Two weekends back our oldest son chose to move out on his own on a whim. He didn't take any of his things with him. He left one afternoon with what he said was an old friend from when he was in foster care several years ago then texted us the next day saying he didn't want to come back home. He had just graduated high school and was starting college and a new job the next week. He had been with us for more than three years, and while he had his issues, everyone (including him) thought he had matured and was ready to make more responsible decisions.
My wife and I were hopeful...we still are. But we rack our brains grasping at straws for why this happened. We were not indulgent or enabling. If anything, we were strict and structured. But upon returning home after graduation, we put the ball in his court and let him choose what his path would be.
|An incredible ministry to porn addicts|
& the porn industry...but not what I
wanted for my son.
This hurt. We chose our son, and he abandoned us. He had run away before when he was still a minor, and we worked through some of those issues to restore him. But now, he is an adult (if only in a legal sense). He had a fairly bright future. We were not dreaming of him becoming a doctor or a lawyer, but a man who took the next step to finding himself and living life. Being a liability to Average Joe Taxpayer was not our first choice for him.
So if we trained our child in the way he should go, why did he depart from it?
You may be reading this as a parent (whether you adopted or not) trying to avoid this path for your kids as you have set what is good in front of them and encouraged them to choose it. The Book of Proverbs is what we call wisdom literature. So when we interpret different passages, we have to consider what kind of language is being used. Is it a story? History? Poem? Parable? Proverbs 22:6 is true, but it is not without exception. 9 times out of 10 a child that is trained in the way he should go will not depart from it when he is old. But, this passage doesn't eliminate a child's capacity to choose which path he will take.
Choice is the ugly beautiful. It means that we are not robots lacking the capacity to love God and one another deeply. It also means that we maintain the ability to really mess life up for ourselves and others. Choice gives us Jesus in the Garden of Gethsemane praying, "Not my will, but yours" before he hands himself over to be beaten and crucified. It also gives us Adam and Eve in another garden choosing disobedience which led to shame, cursing and murder.
Some will ask, do you regret adopting your son? No. We chose him, and that choice was not dependent upon his performance. We are mourning his choices and wish more for him, but I suppose the exact same thing is true of our relationship with God. He mourns some of our choices and rejoices in others. God has much prepared for us to do and enjoy, but we too often settle for what is immediately gratifying rather than waiting for something better.
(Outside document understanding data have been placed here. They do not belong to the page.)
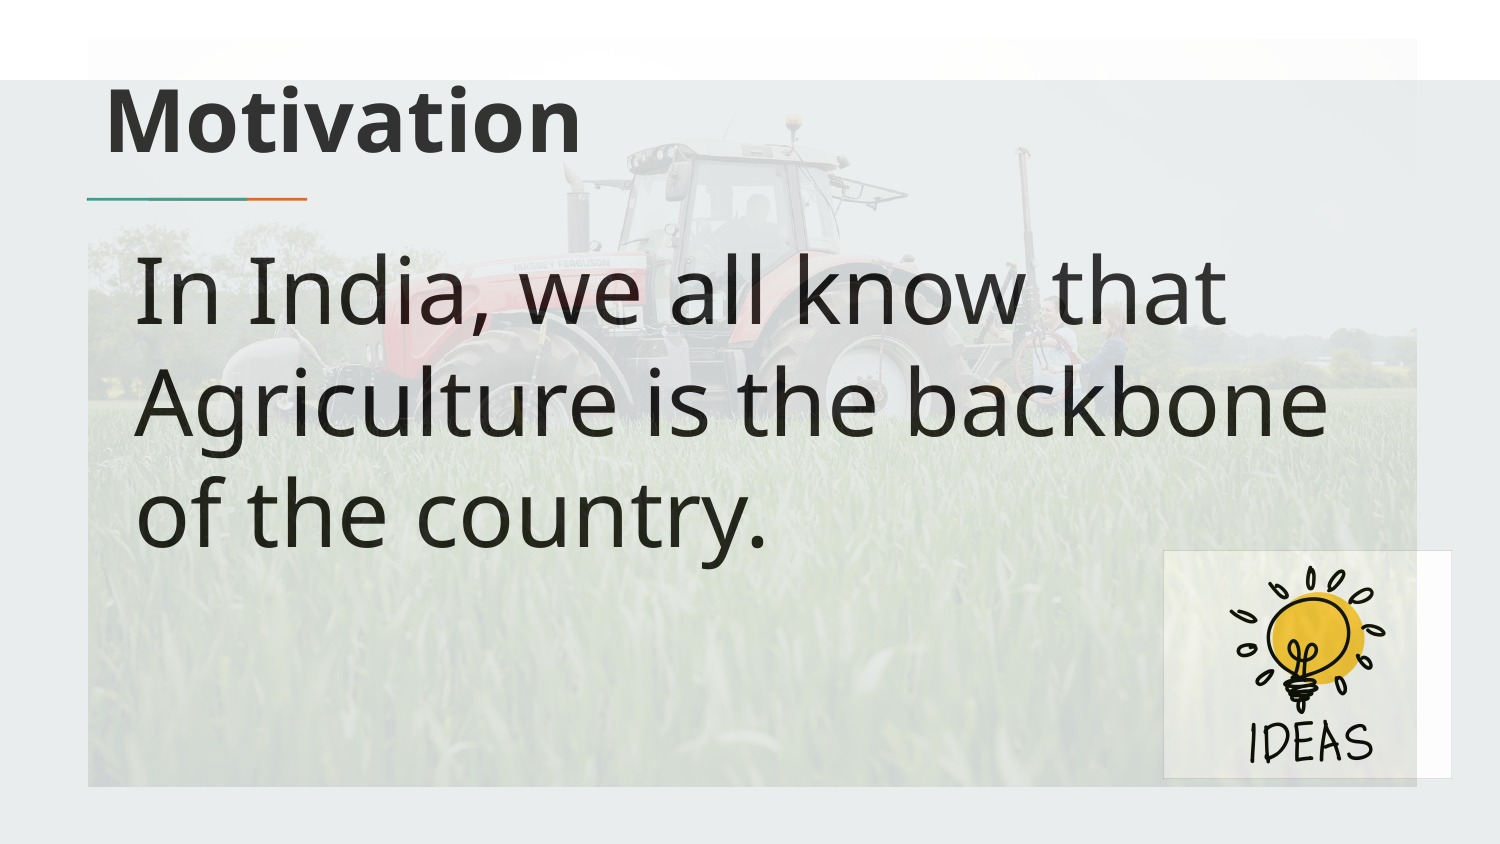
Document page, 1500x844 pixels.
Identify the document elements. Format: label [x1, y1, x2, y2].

picture [88, 39, 1452, 787]
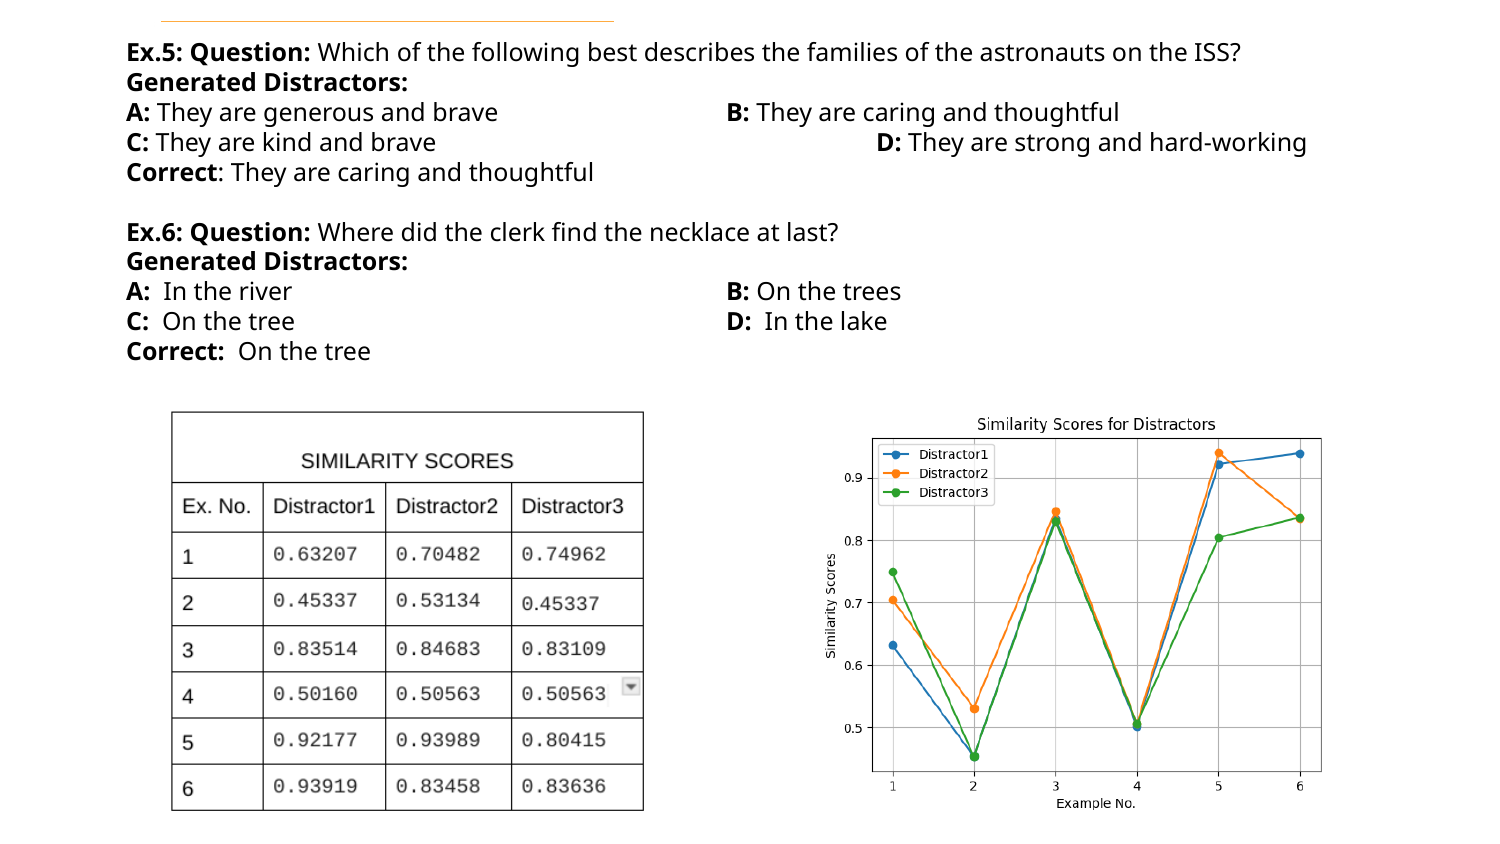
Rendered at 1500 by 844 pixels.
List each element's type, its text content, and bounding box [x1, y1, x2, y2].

picture [799, 384, 1378, 819]
subtitle Ex.5: Question: Which of the following best describes the families of the astronauts on the ISS? Generated Distractors: A: They are generous and brave B: They are caring and thoughtful C: They are kind and brave D: They are strong and hard-working Correct: They are caring and thoughtful Ex.6: Question: Where did the clerk find the necklace at last? Generated Distractors: A: In the river B: On the trees C: On the tree D: In the lake Correct: On the tree [110, 21, 1425, 361]
picture [160, 392, 659, 827]
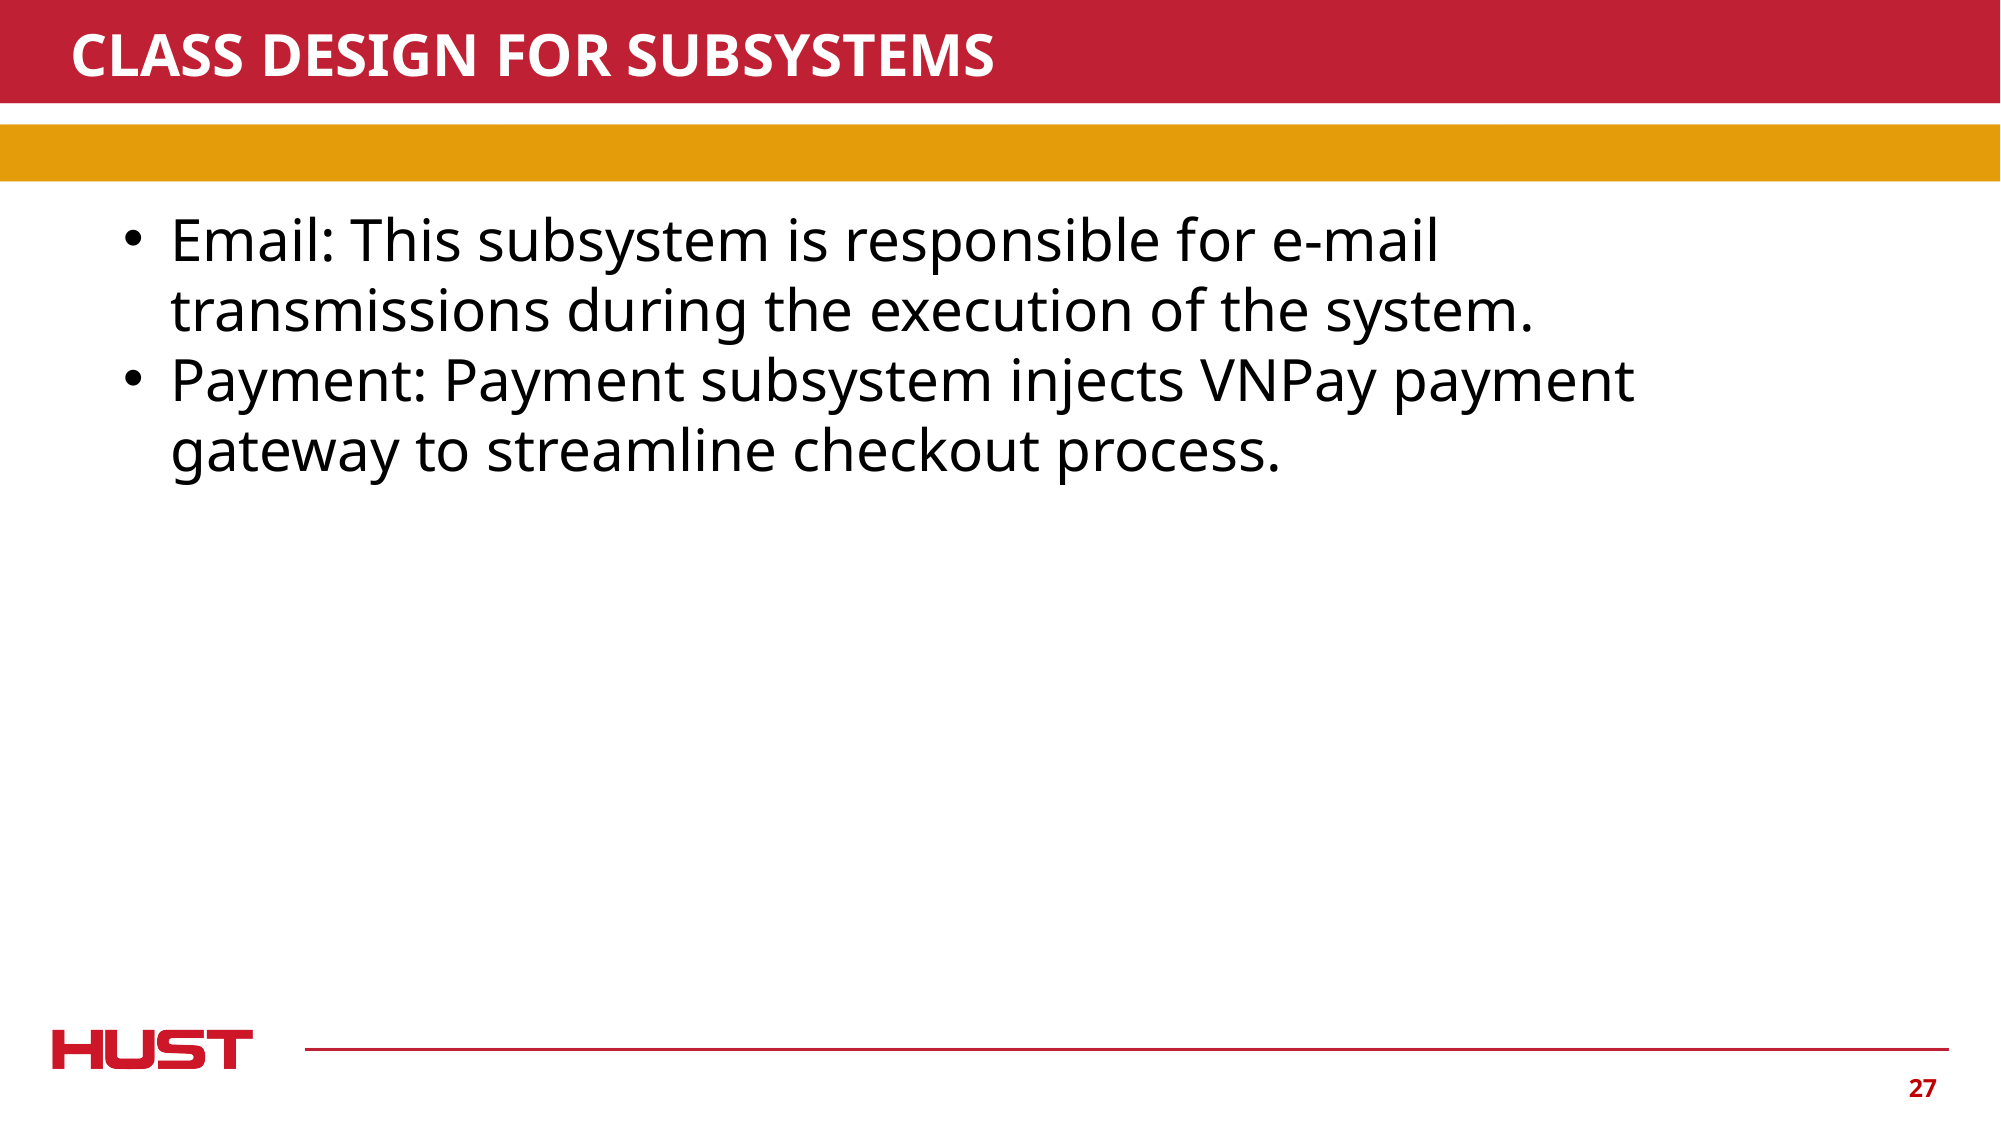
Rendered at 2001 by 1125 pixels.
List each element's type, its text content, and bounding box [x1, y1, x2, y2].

picture [0, 0, 2001, 1125]
title CLASS DESIGN FOR SUBSYSTEMS [55, 18, 1945, 90]
slide_number 27 [1502, 1065, 1953, 1125]
text_box Email: This subsystem is responsible for e-mail transmissions during the execution of the system. Payment: Payment subsystem injects VNPay payment gateway to streamline checkout process. [108, 195, 1766, 491]
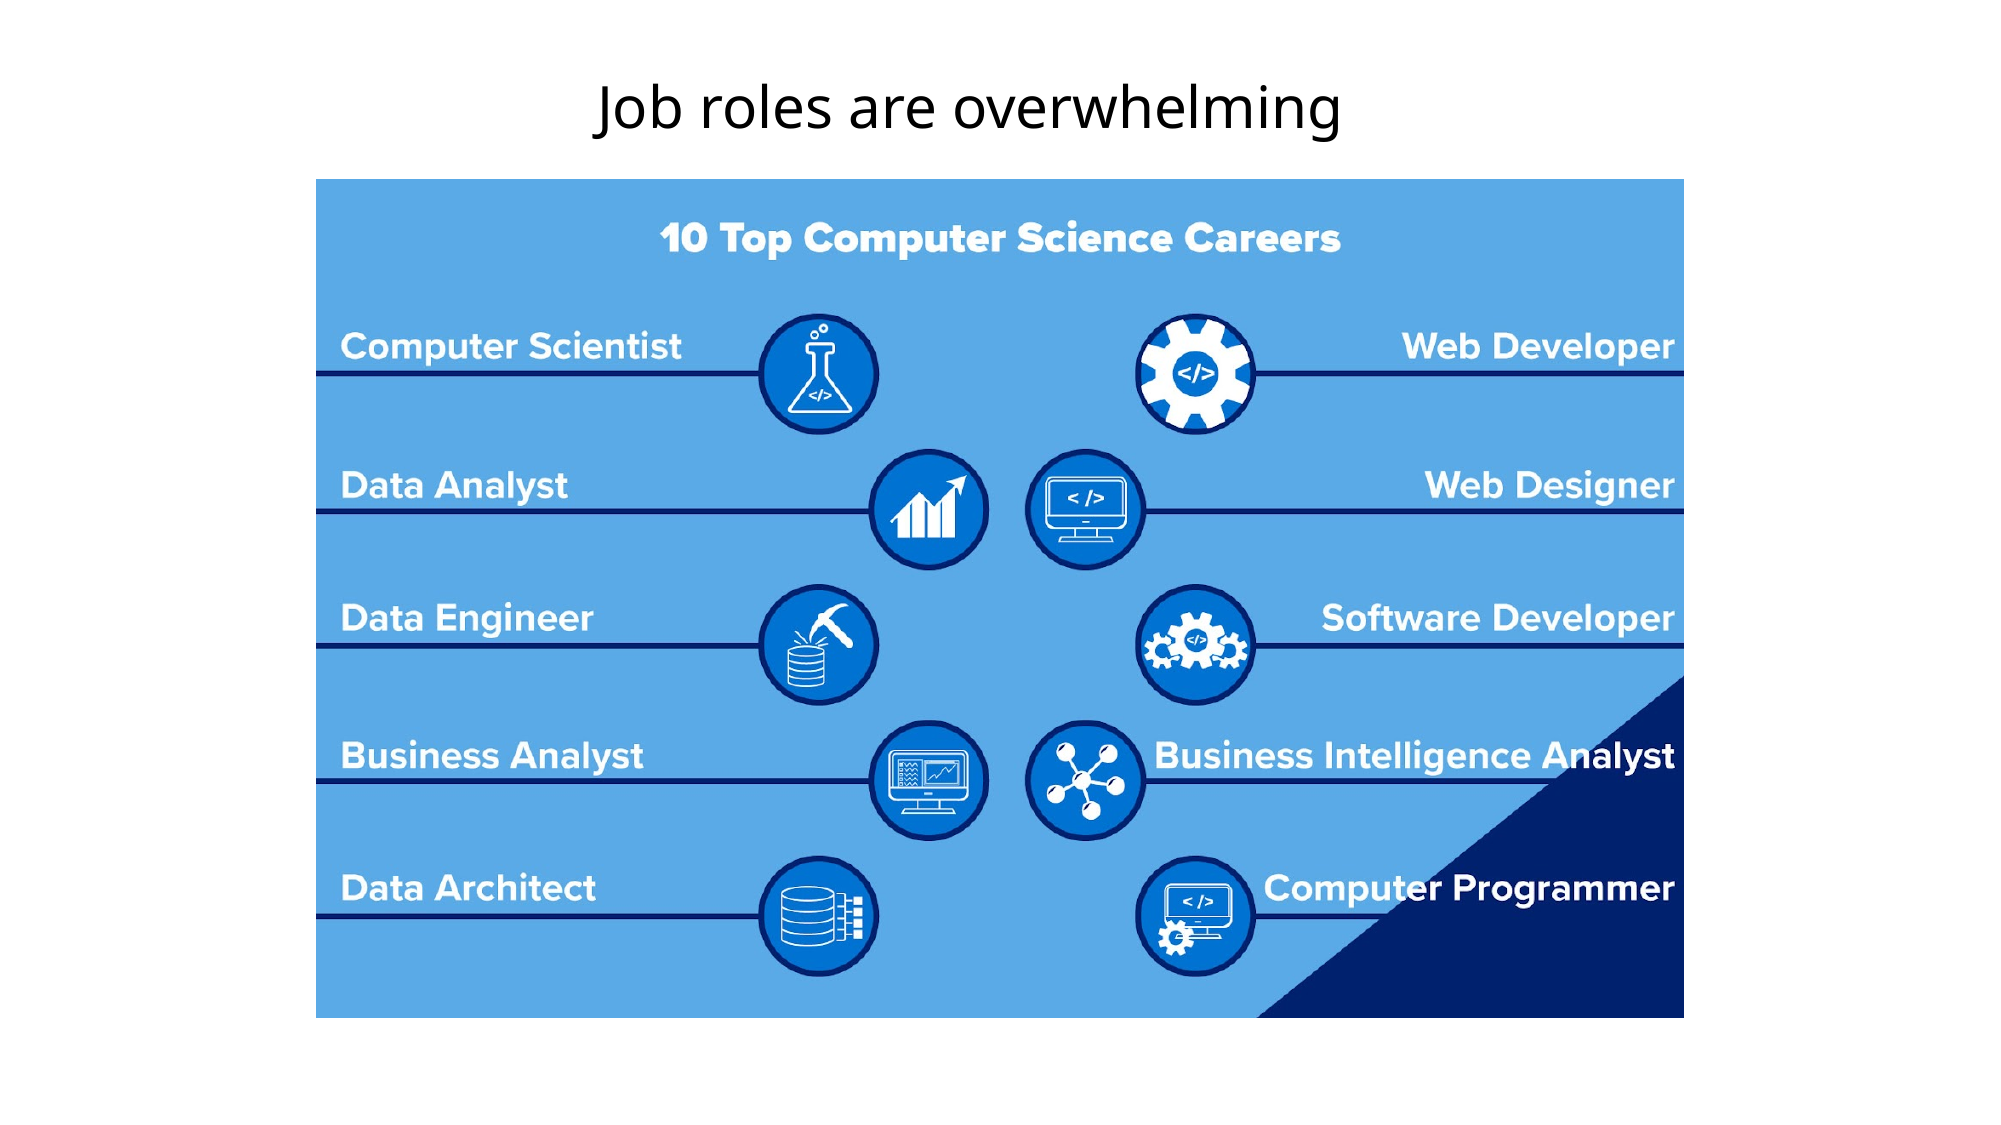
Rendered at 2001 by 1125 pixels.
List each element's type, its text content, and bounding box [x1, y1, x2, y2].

Our son was 15 and alone when we adopted him. He had bounced between foster homes, residential treatment facilities and group homes. He had been through two disrupted adoptive placements where someone told him they were his family then changed their minds when he didn't live up to their expectations. We would still encourage families to adopt older children even as we sit in disbelief of our son's choices. But his story is not over yet. He is not given up on. He is still and forever will be my son.